Sehingga untuk mempengaruhi kebijakan pemerintah tidak sesuai harapan.
Karena
titik fokus partai politik selama ini berada pada partisipasi penggunaan hak
pilih dari pada partisipasi politik.Lihat ungkapan Samuel P. Huntington dan
Joan M. Nelson mendefinisikan partisipasi sebagai esensi penting dalam
partisipasi politik,dimana ukuran utamanya adalah kemampuan masyarakat untuk
terlibat dalam mempengaruhi kebijakan.
Olehnya
itu partai politik harus memahaminya.Agar Pilkada Malaka tahun 2020 ini
utamakan partisipasi Politik masyarakat.Karena semakin banyak partisipasi
politik Masyarakat untuk memberikan hak politiknya.Maka semakin berkualitas
sistem Demokrasi kita.Sehingga akhir dari proses Pilkada untuk
menghasilkan kualitas pemimpin transformasional dan mampu bertindak sebagai
problem solver di masa mendatang bisa tercita-citakan.
Namun
yang menjadi tanya kini, bukannya kesantunan akan membimbing seseorang pada
sebuah komitmen atau kesepakatan sehingga perbedaan menjadi benih untuk
mewujudkan kebersamaan?
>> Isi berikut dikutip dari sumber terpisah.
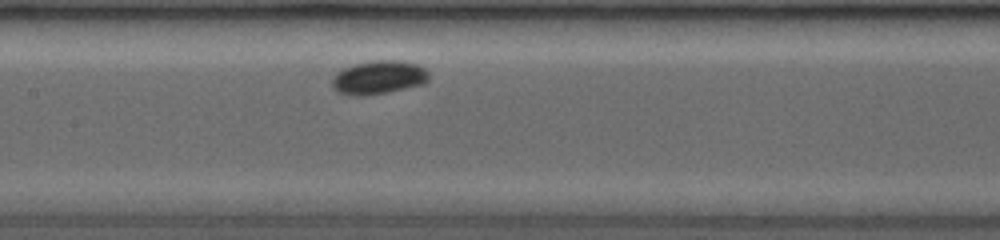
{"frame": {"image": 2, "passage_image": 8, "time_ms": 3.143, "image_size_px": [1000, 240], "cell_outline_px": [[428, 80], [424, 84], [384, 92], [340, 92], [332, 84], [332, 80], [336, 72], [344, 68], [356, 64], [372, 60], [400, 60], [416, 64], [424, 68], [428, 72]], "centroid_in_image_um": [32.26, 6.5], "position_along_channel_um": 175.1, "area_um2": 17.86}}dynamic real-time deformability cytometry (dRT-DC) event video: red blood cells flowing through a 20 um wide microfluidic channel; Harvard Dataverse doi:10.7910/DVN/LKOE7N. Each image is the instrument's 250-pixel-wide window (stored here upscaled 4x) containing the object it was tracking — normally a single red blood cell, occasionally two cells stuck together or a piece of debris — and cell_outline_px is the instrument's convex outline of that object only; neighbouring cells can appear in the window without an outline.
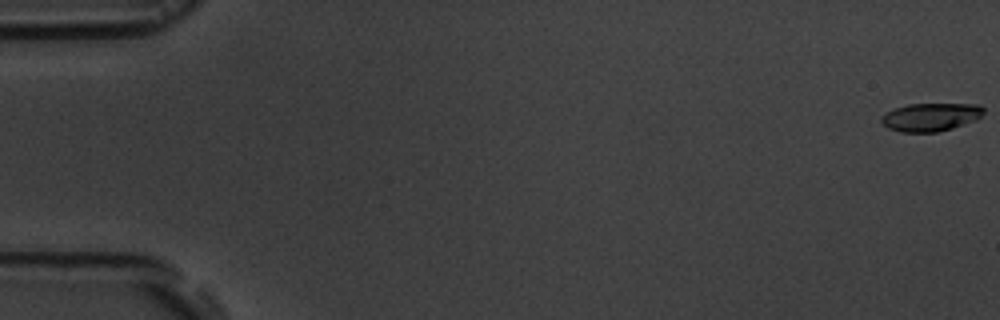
{"species": "common noctule bat (a hibernating species)", "species_latin": "Nyctalus noctula", "temperature_condition": "room temperature", "stored_images_in_passage": 5, "camera_frame_rate_fps": 3000, "um_per_image_px": 0.085, "animal": {"sex": "male", "body_mass_g": 19.5, "forearm_length_mm": 54.6}, "frame": {"image": 1, "passage_image": 1, "time_ms": 0.0, "image_size_px": [1000, 320], "cell_outline_px": [[984, 112], [976, 120], [952, 128], [936, 132], [900, 132], [888, 128], [880, 120], [880, 116], [896, 108], [908, 104], [980, 104], [984, 108]], "centroid_in_image_um": [79.11, 9.95], "position_along_channel_um": 5.9, "area_um2": 16.7}}
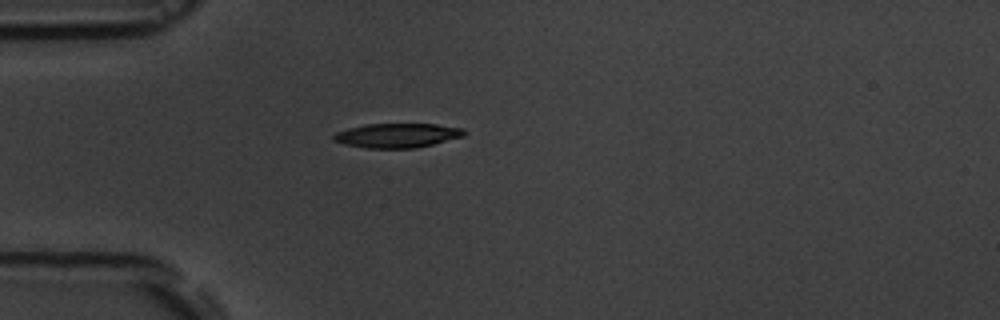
{"frame": {"image": 2, "passage_image": 5, "time_ms": 5.333, "image_size_px": [1000, 320], "cell_outline_px": [[468, 132], [464, 136], [416, 148], [368, 148], [344, 144], [332, 140], [332, 136], [336, 132], [348, 128], [368, 124], [436, 124], [464, 128]], "centroid_in_image_um": [33.78, 11.51], "position_along_channel_um": 51.2, "area_um2": 18.55}}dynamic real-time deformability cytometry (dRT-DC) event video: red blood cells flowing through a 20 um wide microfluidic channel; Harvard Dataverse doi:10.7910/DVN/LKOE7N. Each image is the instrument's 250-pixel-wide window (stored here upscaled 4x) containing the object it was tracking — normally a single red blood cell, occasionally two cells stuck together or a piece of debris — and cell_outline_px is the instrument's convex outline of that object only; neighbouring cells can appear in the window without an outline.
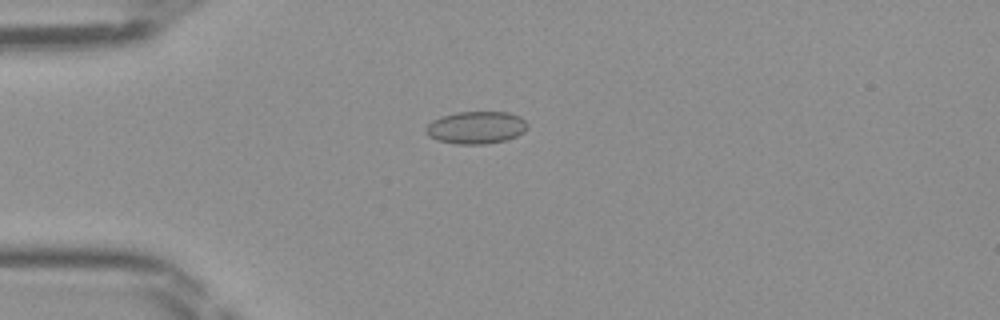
{"species": "Egyptian fruit bat (a non-hibernating species)", "species_latin": "Rousettus aegyptiacus", "temperature_condition": "room temperature", "stored_images_in_passage": 48, "camera_frame_rate_fps": 3000, "um_per_image_px": 0.085, "frame": {"image": 1, "passage_image": 13, "time_ms": 4.0, "image_size_px": [1000, 320], "cell_outline_px": [[528, 128], [524, 132], [516, 136], [504, 140], [484, 144], [456, 144], [440, 140], [428, 136], [424, 132], [424, 128], [432, 120], [440, 116], [456, 112], [508, 112], [520, 116], [528, 124]], "centroid_in_image_um": [40.46, 10.83], "position_along_channel_um": 44.5, "area_um2": 19.31}}
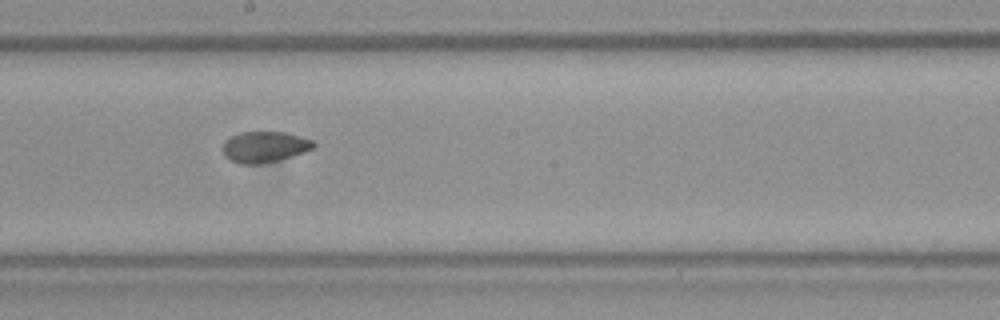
{"frame": {"image": 2, "passage_image": 27, "time_ms": 8.667, "image_size_px": [1000, 320], "cell_outline_px": [[316, 144], [312, 148], [304, 152], [264, 164], [240, 164], [228, 160], [224, 156], [224, 140], [240, 132], [284, 132], [300, 136], [312, 140]], "centroid_in_image_um": [22.46, 12.49], "position_along_channel_um": 225.7, "area_um2": 16.36}}
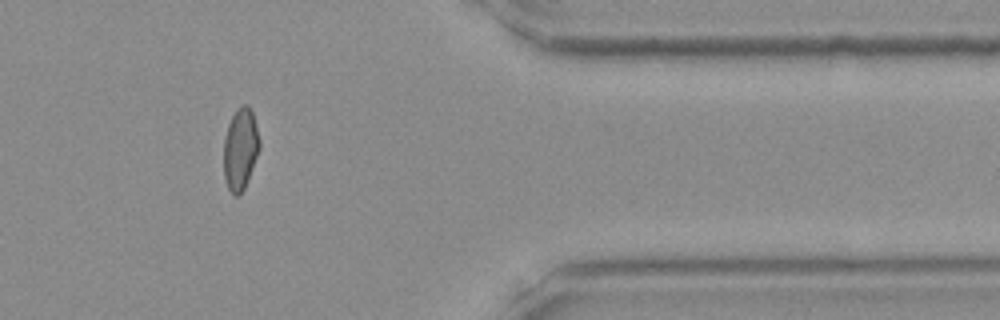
{"frame": {"image": 3, "passage_image": 40, "time_ms": 13.0, "image_size_px": [1000, 320], "cell_outline_px": [[260, 148], [244, 188], [240, 196], [236, 196], [228, 188], [224, 176], [224, 136], [228, 124], [232, 116], [244, 104], [248, 104], [252, 112], [256, 124], [260, 140]], "centroid_in_image_um": [20.43, 12.67], "position_along_channel_um": 391.0, "area_um2": 16.88}}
Lalu mengapa karena berbeda pilihan dan dukungan harus
berakhir dengan adu jotos? Apa iya, perhelatan pilkada yang telah dilaksanakan
masih menyisakan benih-benih permusuhan?Atau jangan-jangan ini menandakan
krisis demokrasi?
Bila
kita menengok jauh kebelakang, Socrates telah mengajarkan bahwa politik adalah
kesantunan dan politik juga adalah martabat dan harga diri, sehingga dalam
berpolitik seseorang harus memiliki keutamaan moral.
Selain
itu, Socrates juga menekankan dalam politik perbedaan adalah hal yang lumrah,
maka jika memaknai perbedaan tanpa memahami makna kandungan aplikasinya justru
akan menimbulkan konflik. Segala bentuk perbedaan akan menciptakan sebuah
kebersamaan manakala kesantunan menjadi landasan pijak atau pondasi dalam
bersikap, bertutur kata dan bertingkah laku.
Pada
titik ini pertanyaan kritisnya, bukankah baik buruknya pemimpin merupakan
pengakuan dari orang lain, bukan atas pengakuan diri pribadinya? Wajar kalau
pertanyaan ini muncul, bukan tidak mungkin akibat perilaku yang dipertontonkan
dua pejabat tersebut maka yang akan mencuat dipermukaan adalah tampilan negatif
yang terus mengendap di memori masyarakat, terlepas benar atau salah. Siapkah?